(Records excerpted from a collection)

________________

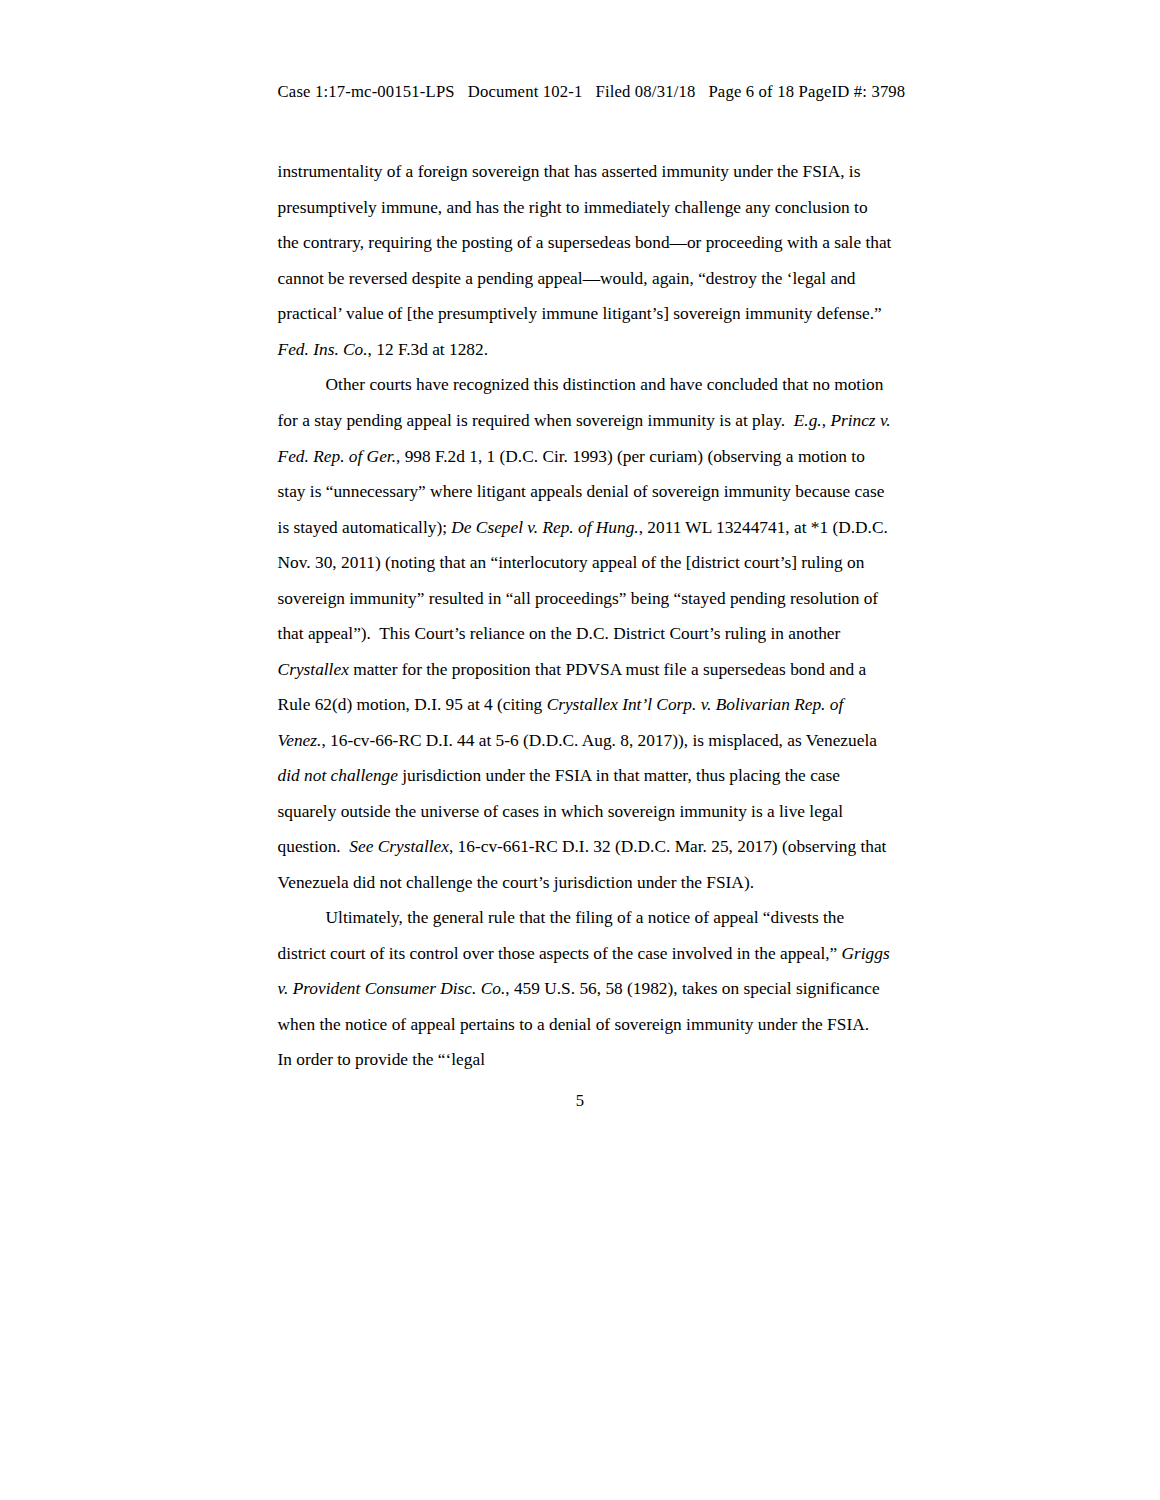Case 1:17-mc-00151-LPS Document 102-1 Filed 08/31/18 Page 6 of 18 PageID #: 3798
instrumentality of a foreign sovereign that has asserted immunity under the FSIA, is presumptively immune, and has the right to immediately challenge any conclusion to the contrary, requiring the posting of a supersedeas bond—or proceeding with a sale that cannot be reversed despite a pending appeal—would, again, “destroy the ‘legal and practical’ value of [the presumptively immune litigant’s] sovereign immunity defense.” Fed. Ins. Co., 12 F.3d at 1282.
Other courts have recognized this distinction and have concluded that no motion for a stay pending appeal is required when sovereign immunity is at play. E.g., Princz v. Fed. Rep. of Ger., 998 F.2d 1, 1 (D.C. Cir. 1993) (per curiam) (observing a motion to stay is “unnecessary” where litigant appeals denial of sovereign immunity because case is stayed automatically); De Csepel v. Rep. of Hung., 2011 WL 13244741, at *1 (D.D.C. Nov. 30, 2011) (noting that an “interlocutory appeal of the [district court’s] ruling on sovereign immunity” resulted in “all proceedings” being “stayed pending resolution of that appeal”). This Court’s reliance on the D.C. District Court’s ruling in another Crystallex matter for the proposition that PDVSA must file a supersedeas bond and a Rule 62(d) motion, D.I. 95 at 4 (citing Crystallex Int’l Corp. v. Bolivarian Rep. of Venez., 16-cv-66-RC D.I. 44 at 5-6 (D.D.C. Aug. 8, 2017)), is misplaced, as Venezuela did not challenge jurisdiction under the FSIA in that matter, thus placing the case squarely outside the universe of cases in which sovereign immunity is a live legal question. See Crystallex, 16-cv-661-RC D.I. 32 (D.D.C. Mar. 25, 2017) (observing that Venezuela did not challenge the court’s jurisdiction under the FSIA).
Ultimately, the general rule that the filing of a notice of appeal “divests the district court of its control over those aspects of the case involved in the appeal,” Griggs v. Provident Consumer Disc. Co., 459 U.S. 56, 58 (1982), takes on special significance when the notice of appeal pertains to a denial of sovereign immunity under the FSIA. In order to provide the “‘legal
5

________________

[What you will do] The answer should be a single number: how many lines of the entries hold "supersedeas".

[Completed exercise] 2